Goal of the exercise:
The task calls for each record to be given again unchanged, minus any pictures.

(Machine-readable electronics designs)
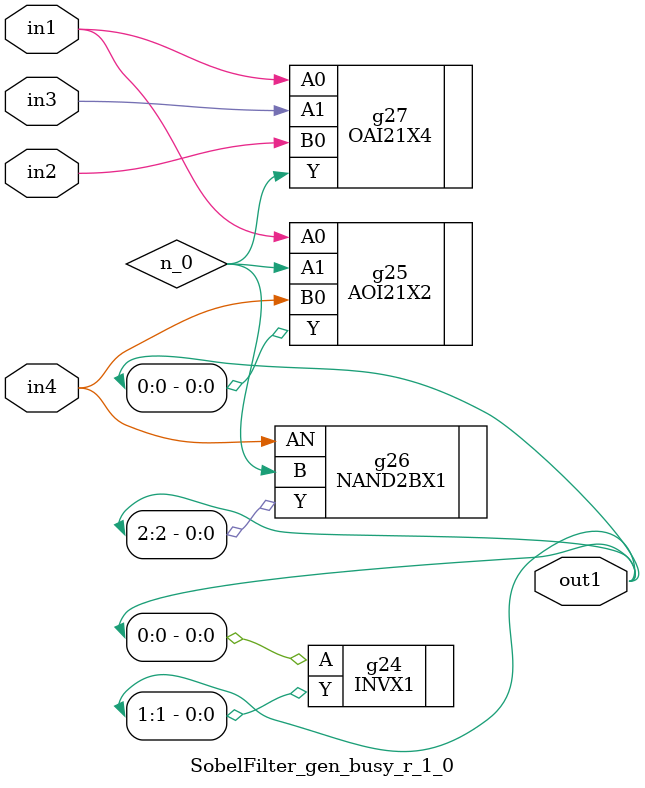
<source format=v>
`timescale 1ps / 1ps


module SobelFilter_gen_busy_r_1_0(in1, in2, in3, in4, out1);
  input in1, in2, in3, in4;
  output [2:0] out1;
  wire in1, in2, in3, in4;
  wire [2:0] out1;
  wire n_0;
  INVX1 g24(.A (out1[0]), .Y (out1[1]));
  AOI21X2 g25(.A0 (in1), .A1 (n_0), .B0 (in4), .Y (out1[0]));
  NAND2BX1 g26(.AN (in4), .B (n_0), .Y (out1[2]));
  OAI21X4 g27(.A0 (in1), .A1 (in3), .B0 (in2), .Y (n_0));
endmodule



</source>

The answer:
<source format=v>
`timescale 1ps / 1ps


module SobelFilter_gen_busy_r_1_0(in1, in2, in3, in4, out1);
  input in1, in2, in3, in4;
  output [2:0] out1;
  wire in1, in2, in3, in4;
  wire [2:0] out1;
  wire n_0;
  INVX1 g24(.A (out1[0]), .Y (out1[1]));
  AOI21X2 g25(.A0 (in1), .A1 (n_0), .B0 (in4), .Y (out1[0]));
  NAND2BX1 g26(.AN (in4), .B (n_0), .Y (out1[2]));
  OAI21X4 g27(.A0 (in1), .A1 (in3), .B0 (in2), .Y (n_0));
endmodule



</source>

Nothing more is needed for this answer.